However, you can benefit from refinance only when you’re aware of what you shouldn’t do at the time of refinancing. Here are the 5 things you should avoid while you refinance.

1. Refinancing for more than market value: It’s better not to refinance your home for more than it’s market value because you’ll be paying much higher rates and charges. Moreover, if your home is foreclosed, it may difficult to recover the unpaid balance from the sale proceeds.

2. Refinancing just to pay off unsecured debts: You may have piled up a lot of unsecured debts (credit card debts, personal loans, etc). But this doesn’t mean that you’ll refinance the existing mortgage, which you can afford to pay. Refinancing just to repay credit card debts is a wrong move because if you fail to pay off the new loan, you may end up losing your home.

3. Getting lured by promotional stuff/low rates: When it comes to choosing the lender/mortgage company, avoid companies sending in promotional stuff through mails or giving ads with special focus on very low introductory rates. This is because you never know how long such a low rate will last for – perhaps only for 1-2 months and then the rates will adjust thereby raising your monthly payments, which may not be affordable.

Moreover, you shouldn’t accept a telephone solicitation without checking out the lender’s profile and service background. In short, you need to avoid scam artists and loan sharks by checking out their reliability report from the BBB or going through their clients’ testimonials.

It’s better to fix up an appointment with the lender, have a straight talk with him about your situation and then think upon the loan offers he has to suggest.

4. Not checking the APR: Don’t forget to check the APR or Annual Percentage Rate on your loan. It is the effective rate that includes the interest rate, closing costs as well as other charges. A lower interest rate may not indicate a low APR; so when you compare loans, take into account the APR as well as the interest rate and not just a single factor.
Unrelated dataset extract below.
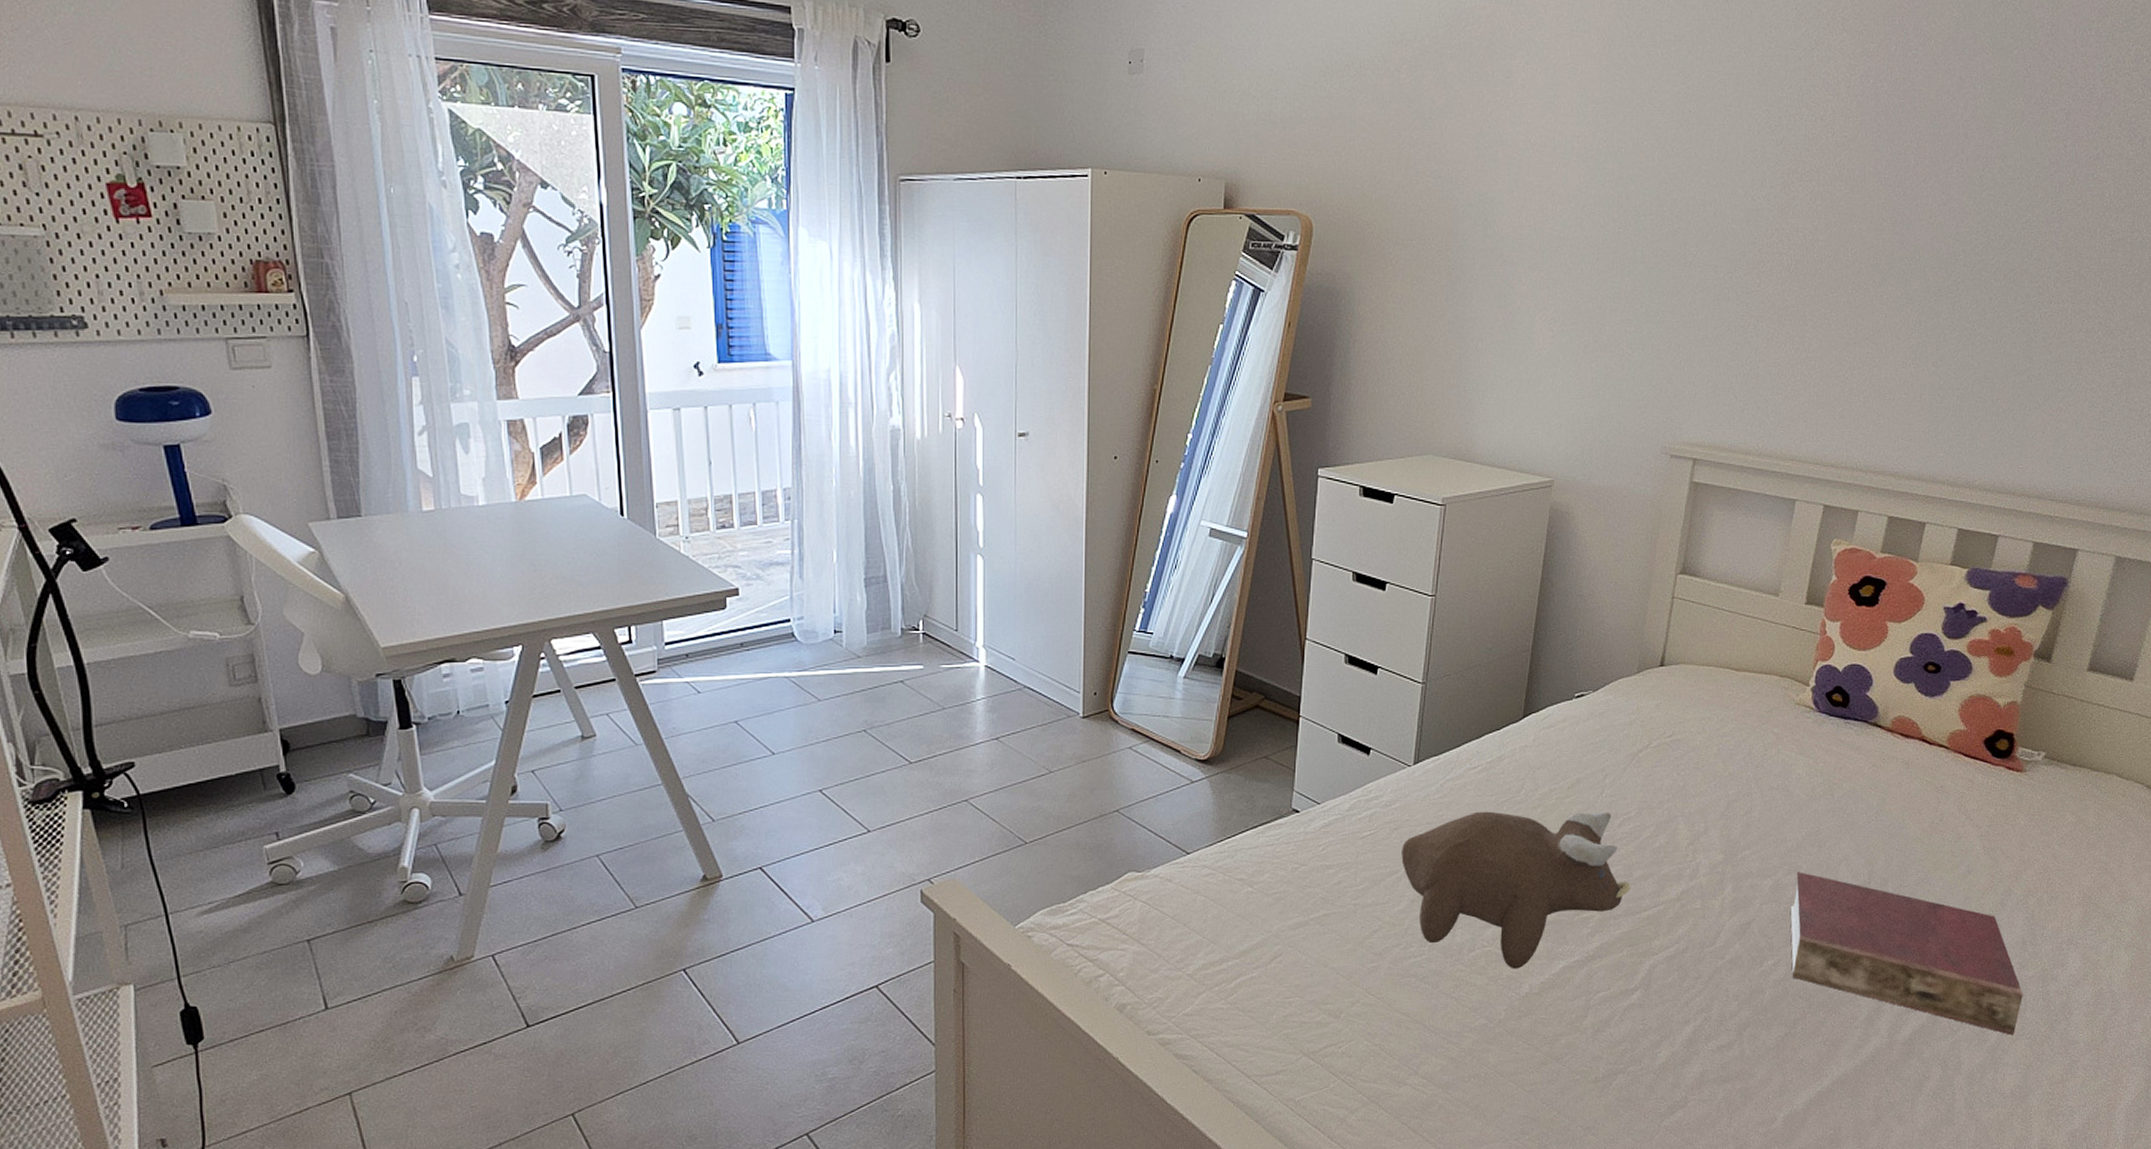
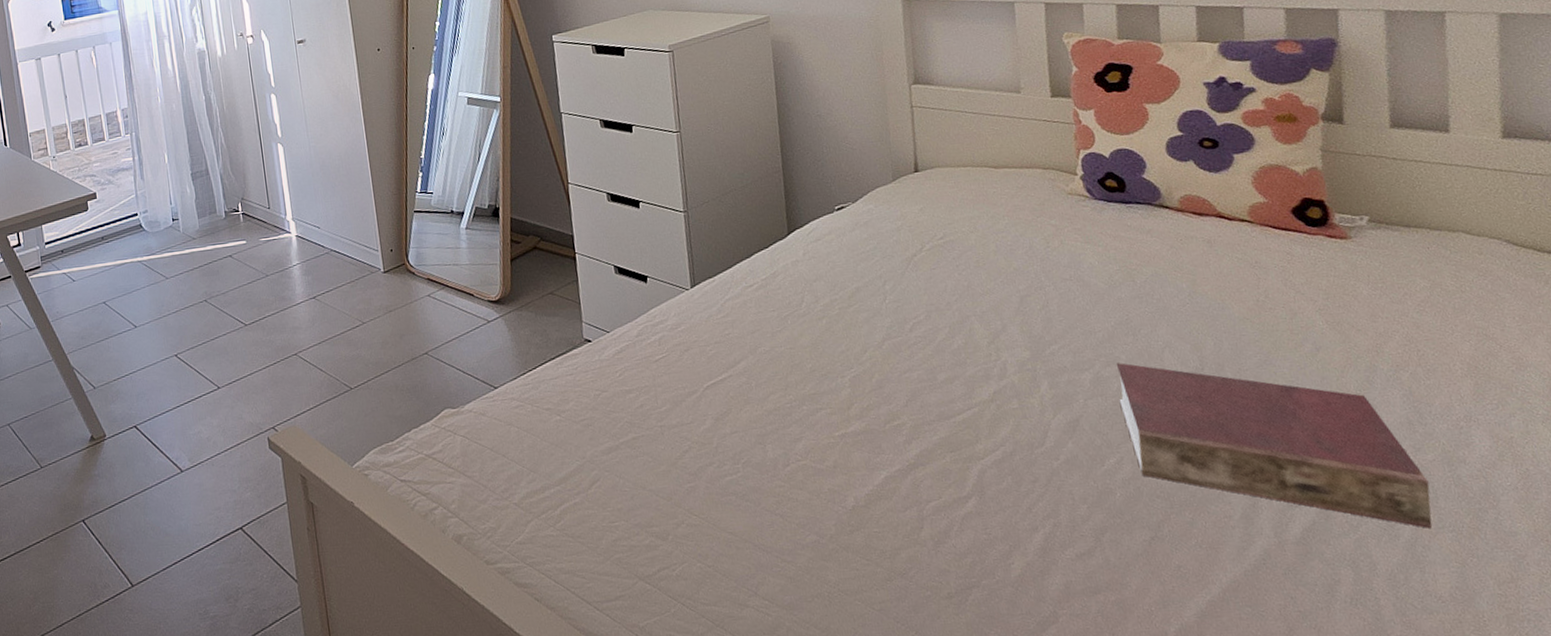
plush toy: present [1401,811,1631,969] -> none [695,317,938,482]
5. Trying out negative amortization loans: It’s better to avoid negative amortization loans such as Option ARMs, which are found to be attractive on account of their minimum payment option. But when you refinance in order to pay off debts and get a lower rate, it’s clear that you don’t want a bigger payment awaiting you in the next few months. Thus, it’s best to proceed with fully amortized loans.

Know-how of what to avoid when you refinance helps you stay away from the traps involved in getting a new loan. The best thing is to do comparison-shopping with a few more lenders apart from the one you’re dealing with. While you do so, get mortgage quotes from lenders and compare the rates, costs and monthly payments. This will narrow down your search for the best lender.